#### QUÉ HACER:
Sigue escribiendo el texto sobre el nuevo presidente de El Salvador a partir de su última oración.

#### TEXTO DEL EJERCICIO:
_ _ _ _ _ _ _

Joven, rico y musulmán es el nuevo presidente de El Salvador

Nayib Bukele es un joven empresario de 37 años, multimillonario, que se postuló por una coalición de centro derecha llamada GANA, Gran Alianza para la Unidad Nacional y logró evitar la segunda ronda superando el 50% de los votos. El modelo se repite en varios países latinoamericanos. El Estado en mano de ‘hombres de negocios’, ajenos a los partidos tradicionales. En el caso de El Salvador, desde el final de la guerra civil en el 2012, hubo dos contrincantes fuertes: ARENA por la derecha, y el FMLN por la izquierda. Romper el bipartidismo fue su caballito de batalla. Con relación a la política regional, ya adelantó su oposición a Nicolás Maduro en Venezuela.

_ _ _ _ _ _ _

#### MATERIAL DADO:
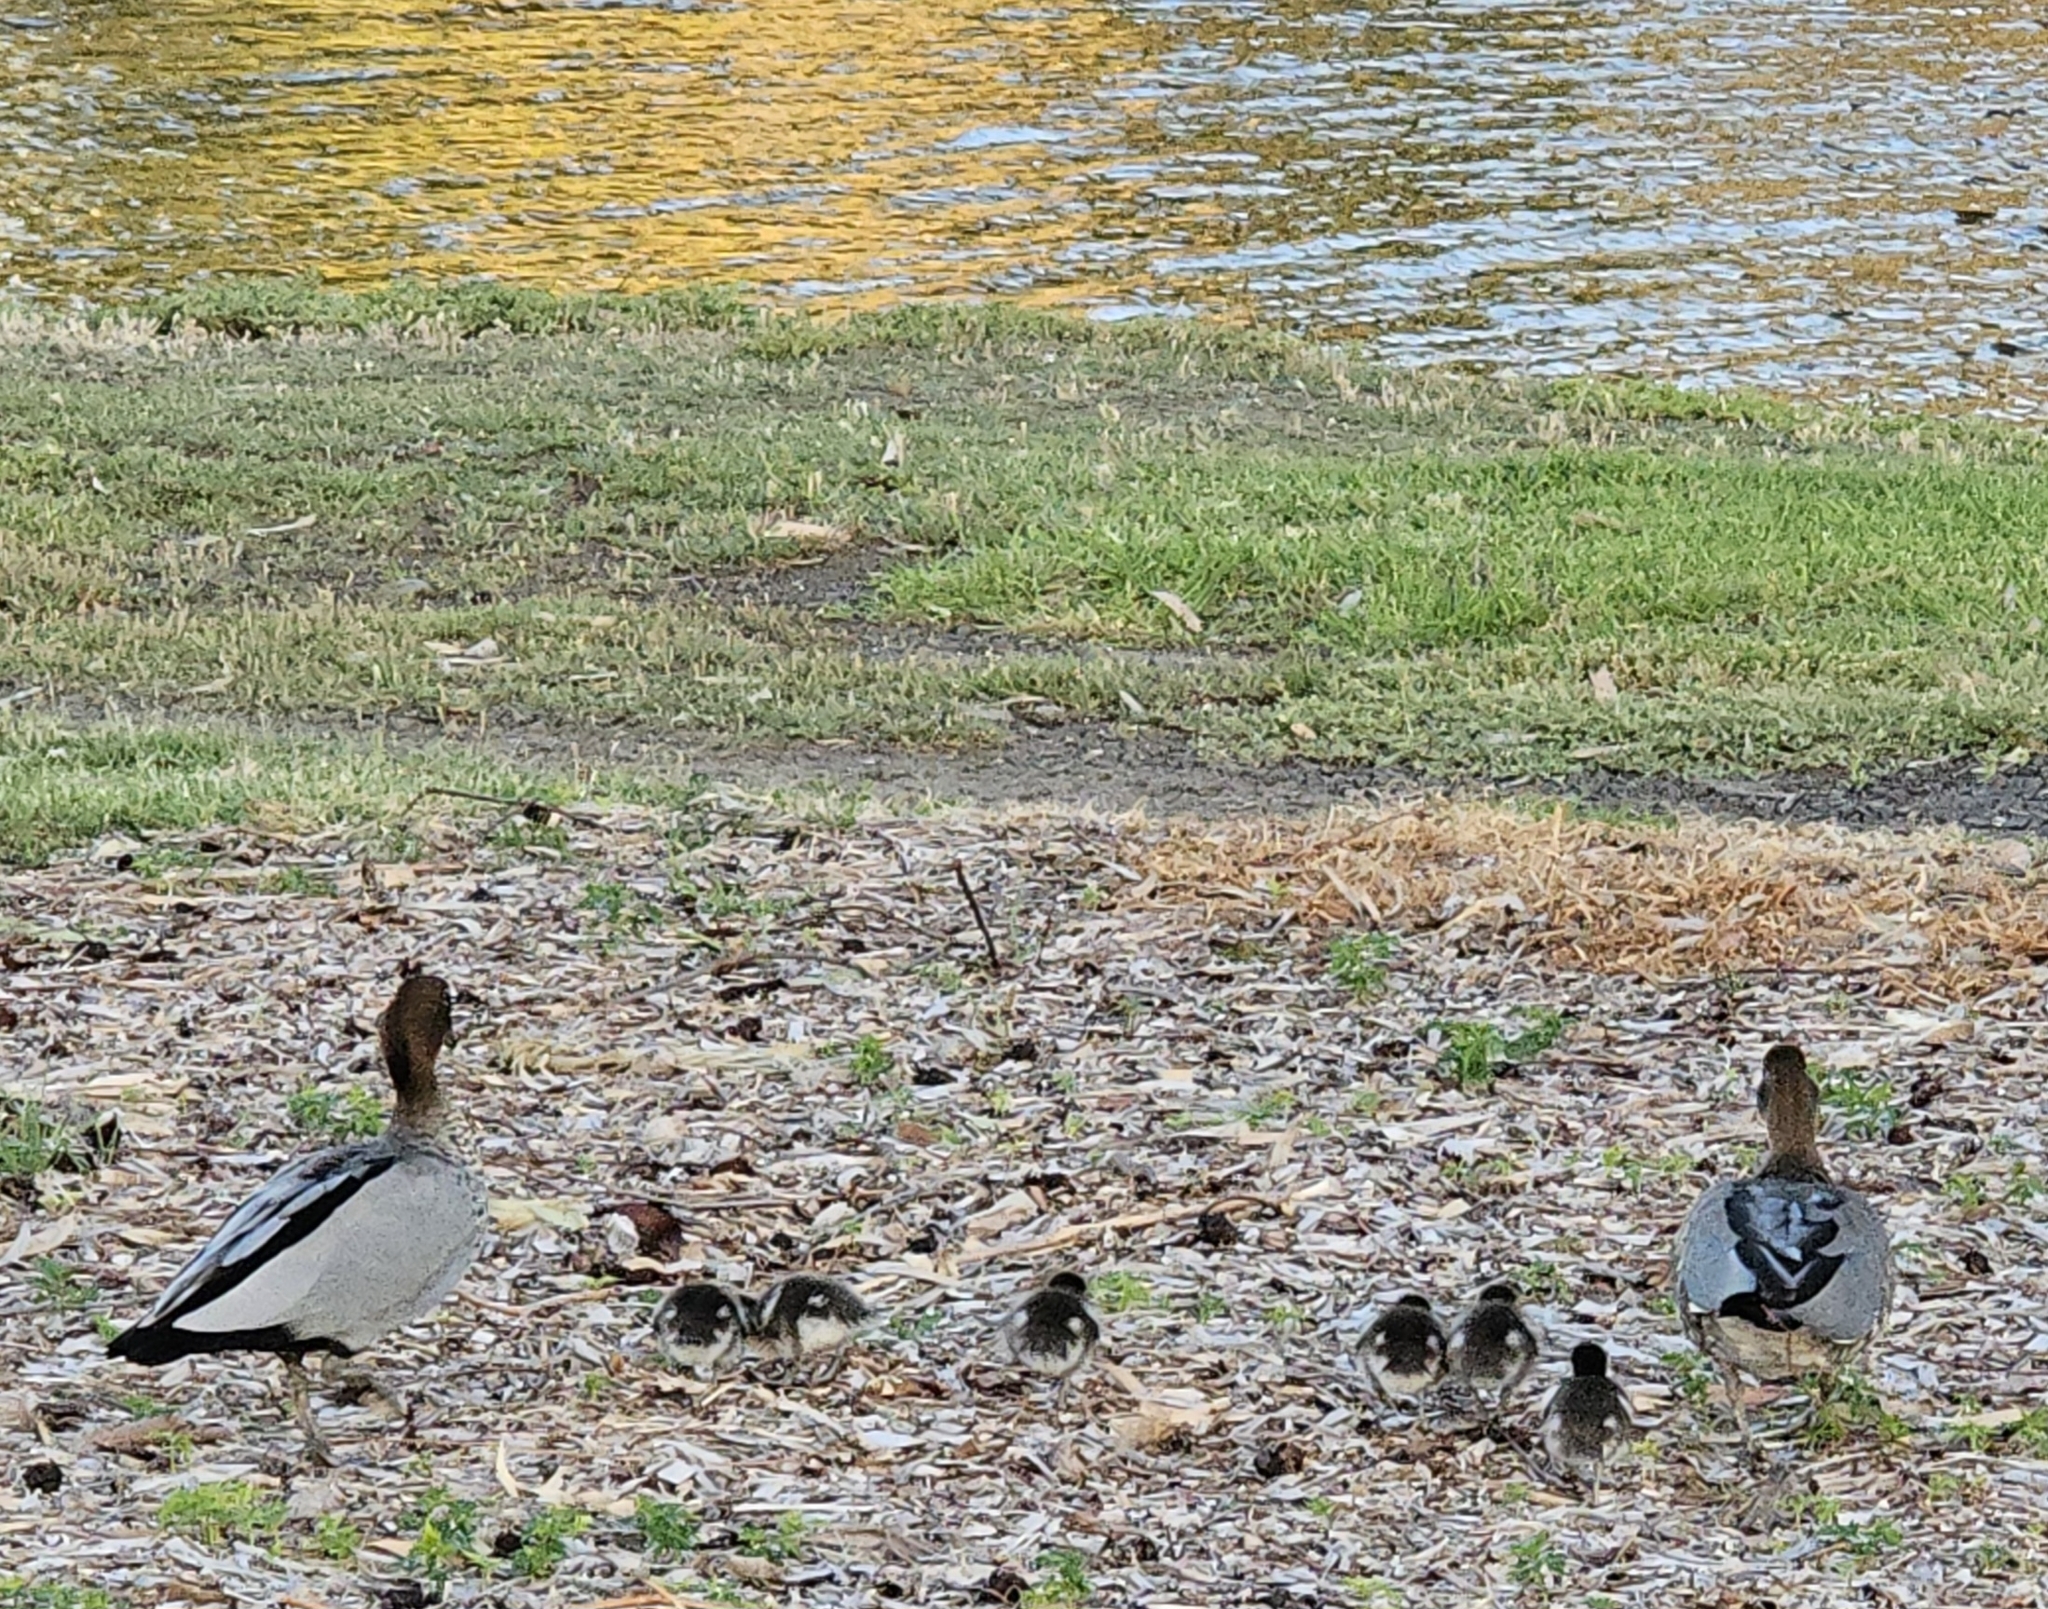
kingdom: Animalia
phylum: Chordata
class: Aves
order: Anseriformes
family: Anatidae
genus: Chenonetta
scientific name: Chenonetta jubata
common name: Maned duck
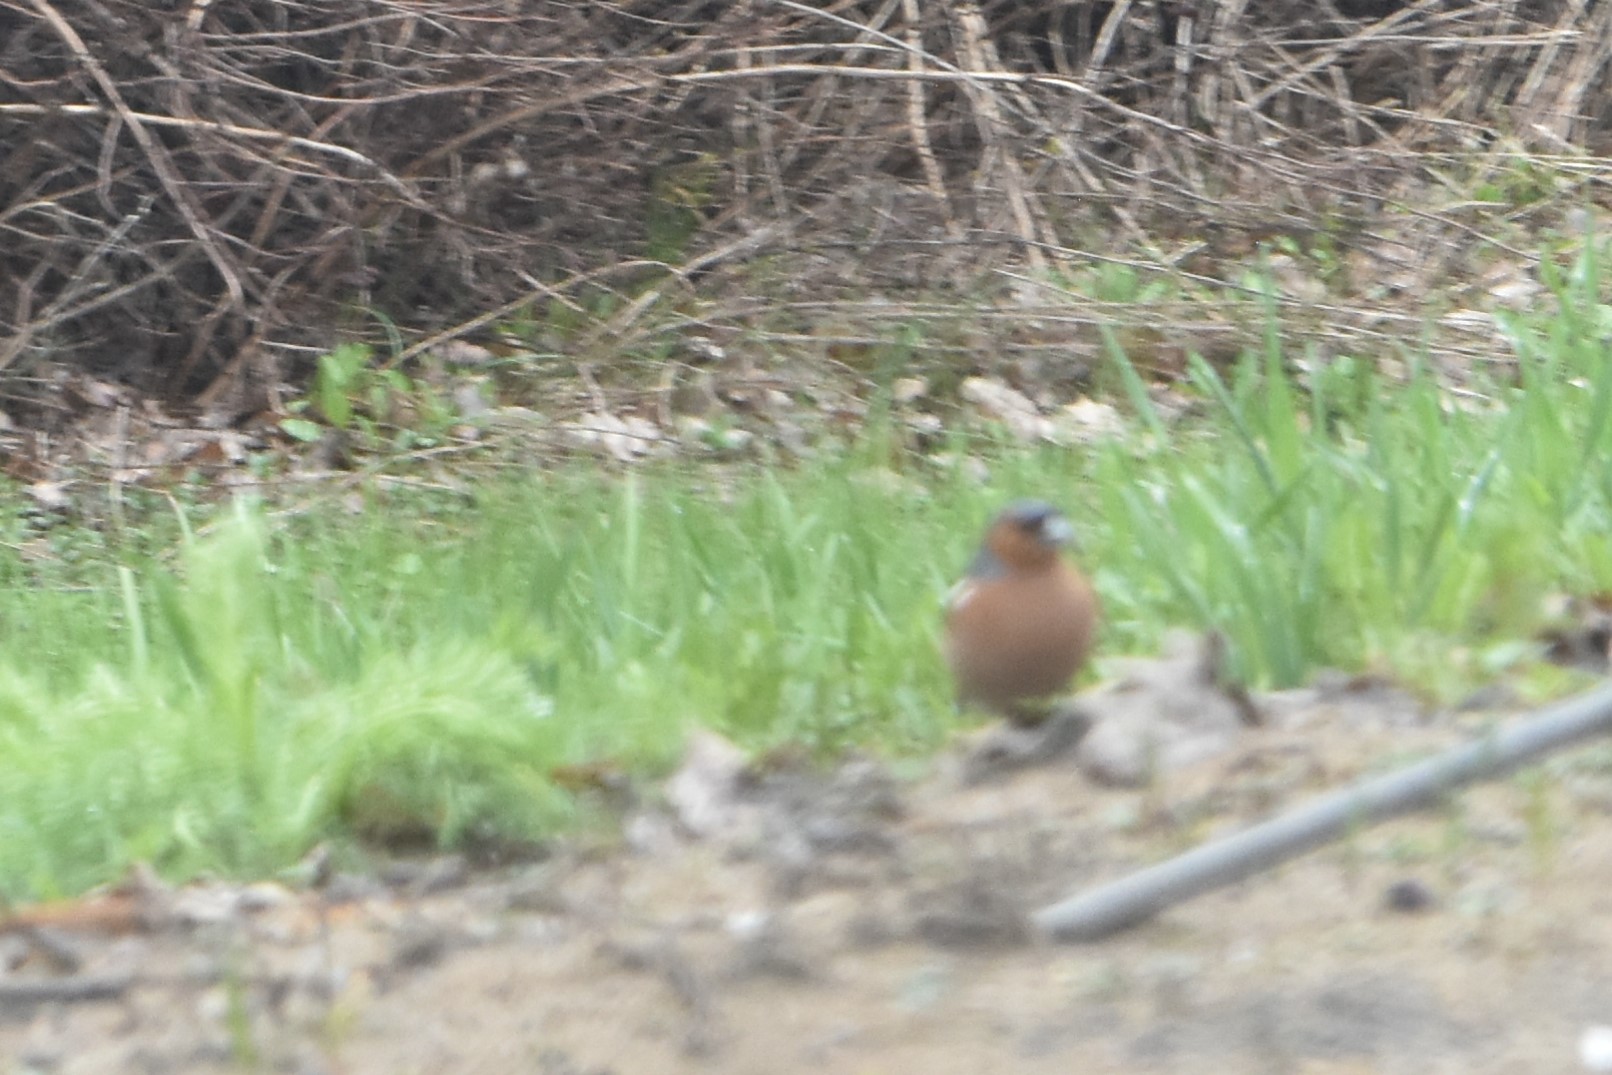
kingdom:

_ _ _ _ _ _ _

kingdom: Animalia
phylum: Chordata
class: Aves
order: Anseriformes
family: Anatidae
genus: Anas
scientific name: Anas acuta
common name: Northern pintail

_ _ _ _ _ _ _

#### RESULTADO:
La revelación política salvadoreña tuvo una carrera meteórica desde el fin de la guerra. Por entonces tenía 31 años y era elegido alcalde de Nuevo Cusclatán. Tres años después lograba la alcaidía de la capital San Salvador. No impactó en el resultado la denuncia hecha por un periódico local en el 2015 sobre un supuesto acuerdo con varias pandillas quienes a cambio del pago correspondiente se comprometieron a votar a Bukele como alcalde de San Salvador. En su momento lo negó pero sostuvo que no se podía gobernar sin la aprobación de las pandillas.

La últimas elecciones nacionales fueron precedidas por grandes escándalos de corrupción, y la inveterada violencia en las calles por causa de ‘pandilleros’ que han hecho propios los territorios y son una de las mayores razones de la migración del país. 

 

Bukele es hijo de un musulmán originario de Belén, Cisjordania, quien impulsó en su momento una de las primeras mezquitas en América Latina. La comunidad islámica de El Salvador salió a votar en bloque por el candidato que, según ellos, mejor los representaba por los valores religiosos que profesa.